Activity 1:
List every distinct username that appears in a post header of the forum thread below.

Text:
--- START ---

Yep. I spend a lot of time on You Tube looking for exactly this type of thing.


----------



## Riplukelee (Jan 1, 2018)

Yep!!


----------



## Jimmy Lee Armel (Jan 1, 2018)

Thanks guys. Just looking for a little feed back. Seems there is a little interest for this


----------



## BillyBob56 (Jan 1, 2018)

Yes


----------



## Rhodes (Jan 2, 2018)

Yes.....would be appreciated.


----------



## Riplukelee (Jan 2, 2018)

Something that talks about the habits, habitat, and movement of LOCAL inshore, near-shore, and offshore fish would be awesome ... I'm not interested in the Keys or the Gulf .. just sayin


----------



## BigGaJon (Jan 2, 2018)

From a guy that rolls the dice and drives down from the metro Atlanta area, I would ABSOLUTELY subscribe and watch the channel! I try to do as much research as I can prior to coming down, and a dedicated channel would probably help my catch numbers a lot. I would be very appreciative.


----------



## LittleDrummerBoy (Jan 2, 2018)

My youtube channel gets over 100,000 views annually and mostly has fishing help videos relating more to Louisiana salt water fishing.  Most of my viewers are in Louisiana and Texas.  I think there would likely be a similar demand in SC and GA for coastal fishing techniques.


----------



## Rabun (Jan 2, 2018)

--- END ---

Stored data:
--- START ---

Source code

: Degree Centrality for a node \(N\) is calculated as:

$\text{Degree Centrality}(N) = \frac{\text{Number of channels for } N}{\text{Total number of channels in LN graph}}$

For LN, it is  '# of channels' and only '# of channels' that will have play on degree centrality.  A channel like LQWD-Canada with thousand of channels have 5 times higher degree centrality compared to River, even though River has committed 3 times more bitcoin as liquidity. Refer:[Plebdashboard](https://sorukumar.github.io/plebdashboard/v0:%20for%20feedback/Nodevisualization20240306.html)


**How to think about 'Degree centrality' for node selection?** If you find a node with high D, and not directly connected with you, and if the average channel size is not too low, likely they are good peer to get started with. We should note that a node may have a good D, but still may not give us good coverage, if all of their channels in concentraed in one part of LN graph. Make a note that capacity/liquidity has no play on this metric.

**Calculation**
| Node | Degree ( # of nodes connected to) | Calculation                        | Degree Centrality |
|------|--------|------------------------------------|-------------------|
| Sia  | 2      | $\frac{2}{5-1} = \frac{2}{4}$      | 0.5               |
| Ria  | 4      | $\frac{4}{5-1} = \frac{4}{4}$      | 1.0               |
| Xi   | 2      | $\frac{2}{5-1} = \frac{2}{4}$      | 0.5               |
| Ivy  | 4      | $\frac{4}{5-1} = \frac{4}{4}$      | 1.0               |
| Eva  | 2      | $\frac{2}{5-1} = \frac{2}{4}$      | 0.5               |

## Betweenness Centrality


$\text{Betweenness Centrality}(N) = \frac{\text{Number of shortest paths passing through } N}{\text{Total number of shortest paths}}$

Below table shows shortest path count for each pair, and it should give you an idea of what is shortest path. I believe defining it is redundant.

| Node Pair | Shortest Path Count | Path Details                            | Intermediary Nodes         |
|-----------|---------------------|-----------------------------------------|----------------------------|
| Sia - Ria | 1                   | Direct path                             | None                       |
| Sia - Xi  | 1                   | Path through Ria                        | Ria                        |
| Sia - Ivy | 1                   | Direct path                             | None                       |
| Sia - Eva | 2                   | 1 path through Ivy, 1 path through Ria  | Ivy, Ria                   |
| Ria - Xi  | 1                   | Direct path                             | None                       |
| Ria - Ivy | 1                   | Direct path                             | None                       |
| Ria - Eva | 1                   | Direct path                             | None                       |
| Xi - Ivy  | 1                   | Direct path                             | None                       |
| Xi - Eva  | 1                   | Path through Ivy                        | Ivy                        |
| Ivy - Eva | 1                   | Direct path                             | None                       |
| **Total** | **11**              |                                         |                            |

--- END ---

Activity 2:
Output the part of the listing that opens with its first line and closes with the line containing "on this metric." as a numbered list, omitting blank lines.

Response area 1:
Riplukelee
Jimmy Lee Armel
BillyBob56
Rhodes
BigGaJon
LittleDrummerBoy
Rabun

Response area 2:
1. Source code
2. : Degree Centrality for a node \(N\) is calculated as:
3. $\text{Degree Centrality}(N) = \frac{\text{Number of channels for } N}{\text{Total number of channels in LN graph}}$
4. For LN, it is  '# of channels' and only '# of channels' that will have play on degree centrality.  A channel like LQWD-Canada with thousand of channels have 5 times higher degree centrality compared to River, even though River has committed 3 times more bitcoin as liquidity. Refer:[Plebdashboard](https://sorukumar.github.io/plebdashboard/v0:%20for%20feedback/Nodevisualization20240306.html)
5. **How to think about 'Degree centrality' for node selection?** If you find a node with high D, and not directly connected with you, and if the average channel size is not too low, likely they are good peer to get started with. We should note that a node may have a good D, but still may not give us good coverage, if all of their channels in concentraed in one part of LN graph. Make a note that capacity/liquidity has no play on this metric.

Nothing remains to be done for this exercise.